Wednesday, October 16, 2013

De médicos e economia

Artigo| De médicos e economia

16 de outubro de 20130
O incentivo ao consumo em geral não tem limite, e termina não sobrando nada para investir na prevenção
ALOYZIO ACHUTTI*
Médicos, somos tradicionalmente preparados para aliviar sofrimento e cuidar de pessoas doentes, buscando a cura quando possível, sem provocar danos adicionais. Aprendemos também ser preferível prevenir, cortando o mal pela raiz, detendo ou retardando suas consequências. As causas das doenças, entretanto, estão geralmente relacionadas com as experiências de vida das pessoas: com educação, ambiente, nutrição, saneamento, habitação, trabalho, transporte, segurança, estresse e perspectiva de vida. Como se pode ver, nada disso se compra em farmácia, nem se consegue transfundir em hospital, mas médicos podem ajudar a identificar os componentes da rede causal. Embora as doenças exijam assistência do sistema, seus determinantes se situam predominantemente fora do setor saúde, e cada vez mais distantes de nosso receituário e alcance profissional.

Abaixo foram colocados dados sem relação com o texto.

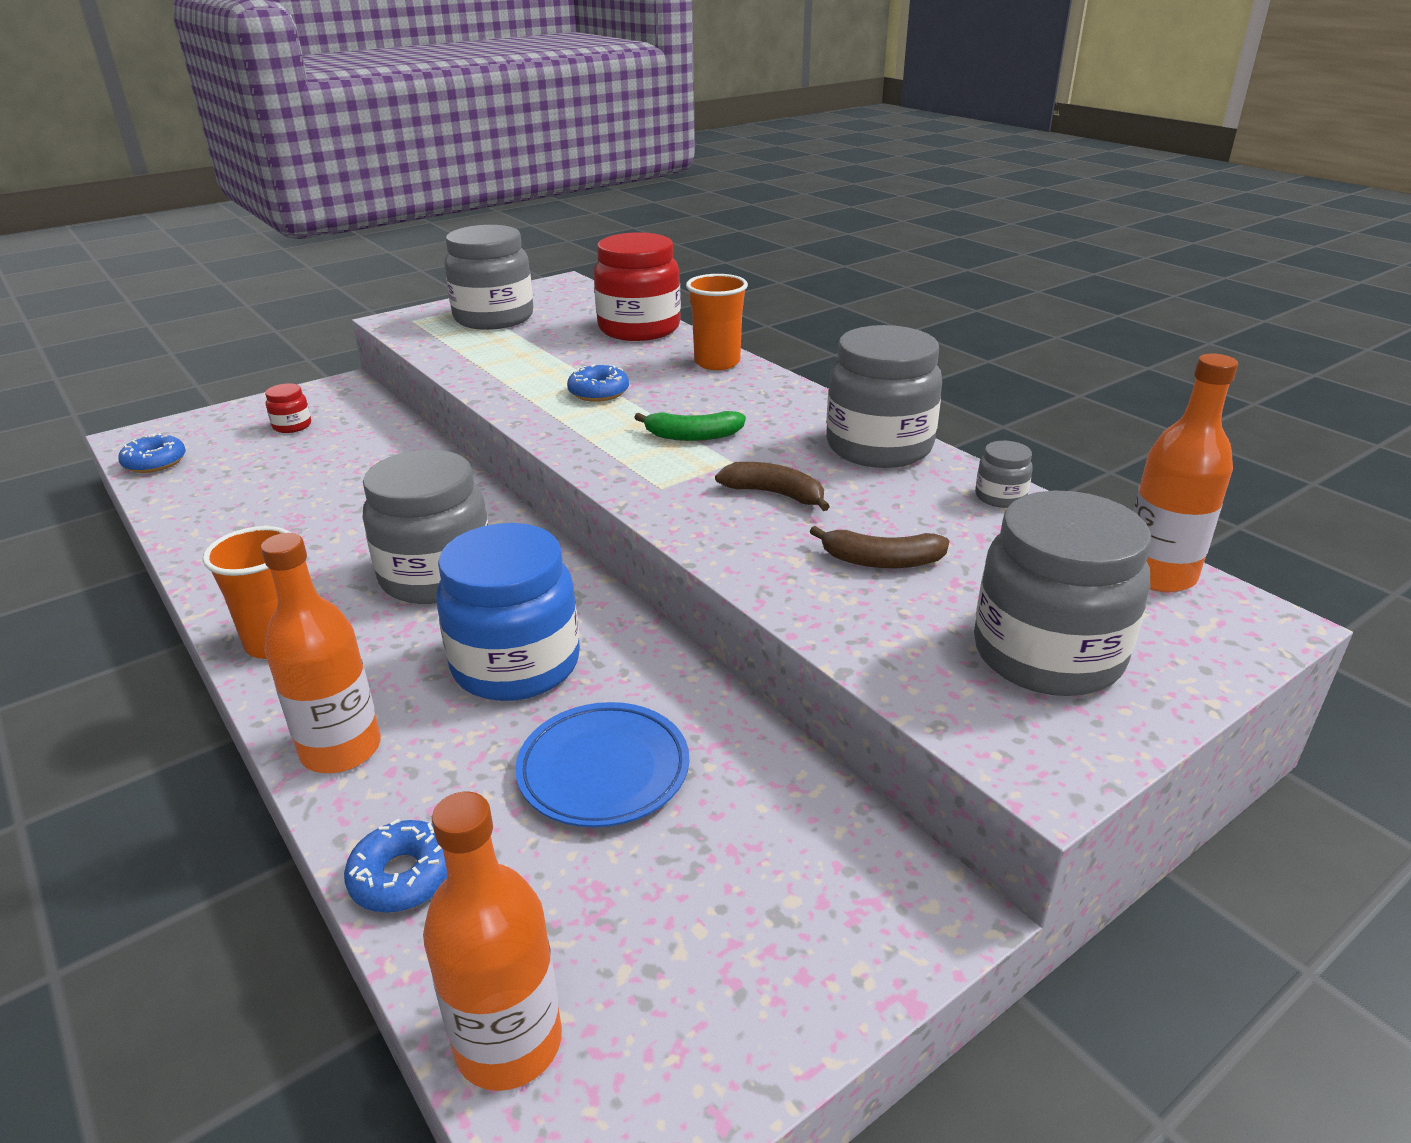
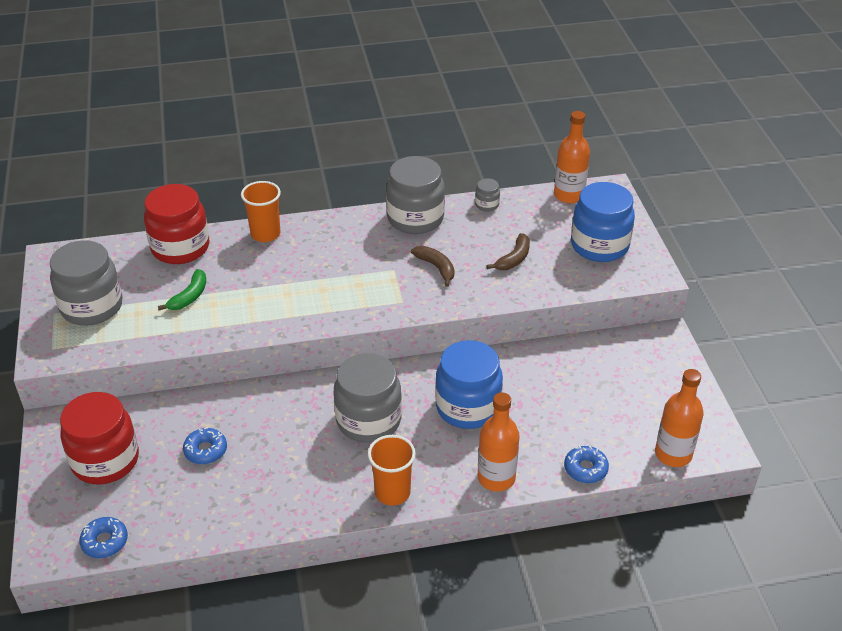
camera: 65 degrees left, 10 degrees up
red jar [265,383,311,433] -> red jar [60,392,139,484], size x2.31
blue plate [515,702,689,828] -> none
blue donut [567,364,629,402] -> blue donut moved to [183,427,227,464]
green banana [634,411,746,441] -> green banana moved to [158,269,206,310]
brown banana [715,462,830,511] -> brown banana turned 90 degrees clockwise [411,246,454,287]
grey jar [974,490,1151,696] -> blue jar [571,182,635,262]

A figura do médico se confunde com o sistema de saúde, no qual temos papel crítico, mas não único, nem onipotente. Nossos honorários e salários representam muito pouco nos altos custos do sistema, envolvendo inúmeros outros atores, recursos governamentais, privados e do próprio bolso do paciente, diretamente proporcionais à extensão da cobertura e à qualidade pretendidas. Esta complexidade se acompanha de progresso técnico-científico e eficiência, mas oportuniza conflitos de interesse que terminam se refletindo na imagem do médico.

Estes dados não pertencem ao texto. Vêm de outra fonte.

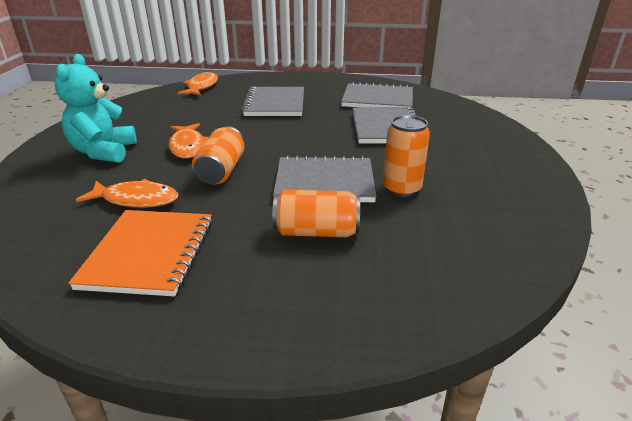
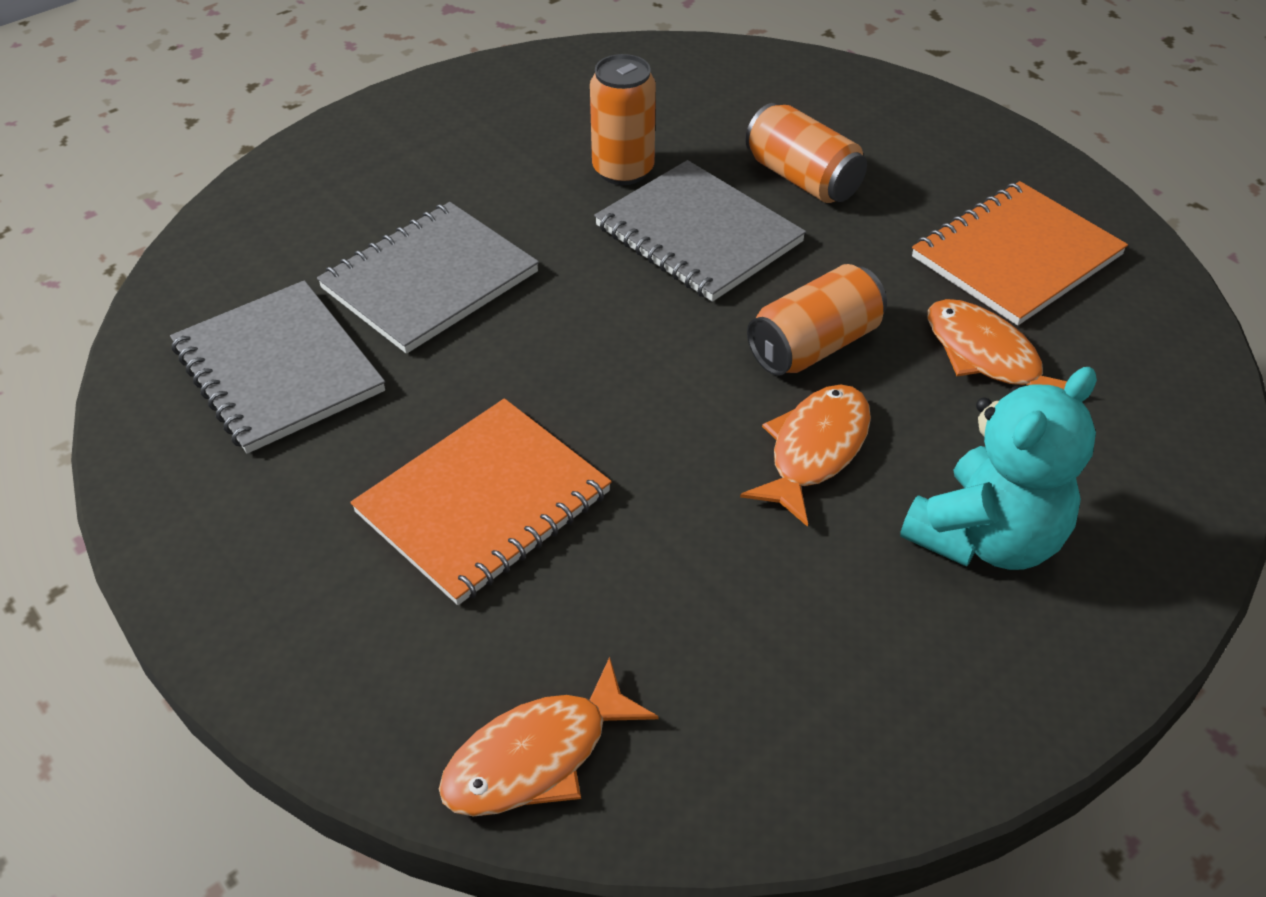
camera: 135 degrees left, 15 degrees up
grey notebook [242,87,304,116] -> orange notebook [350,398,612,605]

Sempre coube ao médico a difícil tarefa _ se não impossível de um todo _ de compatibilizar interesses do paciente com as normas científicas e os próprios interesses profissionais. Hoje tudo se mistura com pretensões de instituições securitárias, intermediárias e empregadoras de trabalho médico, lucro da indústria de equipamentos-farmacêutica-hospitalar, sem falar da utilização político-partidária da assistência com propósitos eleitoreiros.

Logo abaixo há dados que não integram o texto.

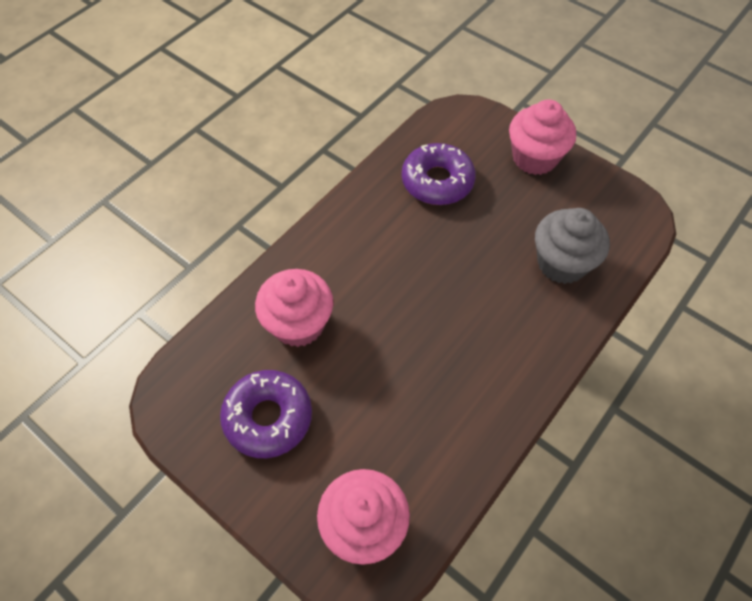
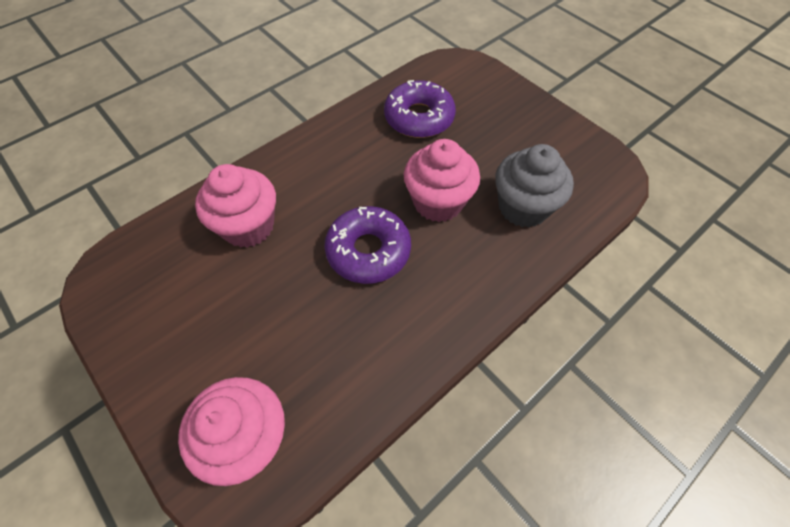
camera: 10 degrees right, 0 degrees up
purple donut [220,370,312,458] -> purple donut moved to [324,206,411,284]
pink cupcake [509,100,576,175] -> pink cupcake moved to [404,139,480,222]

Durante algum tempo, se imaginou ser mais econômico e suficiente dar assistência básica (para não falar em simplificada) a um número maior de pessoas, mesmo sem tentar, na mesma medida, solucionar os determinantes que impactam no desenvolvimento humano e qualidade de vida: dentre os quais saúde é um dos componentes e não um objetivo em si mesmo.
A promoção da saúde e a prevenção de doenças projetam-se no futuro à semelhança do investimento no domínio da economia, da mesma forma como a assistência se equivale ao consumo. Tanto em economia quanto em saúde, ambos são necessários e precisam ser seriamente considerados de forma balanceada, mas independentes. O incentivo ao consumo em geral não tem limite, e termina não sobrando nada para investir na prevenção.
Vale lembrar um parágrafo de um dos mestres da epidemiologia (professor Geoffrey Rose): “Quem é responsável? É claro que médicos têm somente responsabilidade limitada pela saúde da nação. Nosso papel, bem como o papel da educação em saúde, não é manipular, mas informar, guiar, desafiar e apoiar. É relevante considerar o papel de outras forças mais importantes. Médicos são conselheiros treinados na sociedade, mas não são responsáveis por suas escolhas”.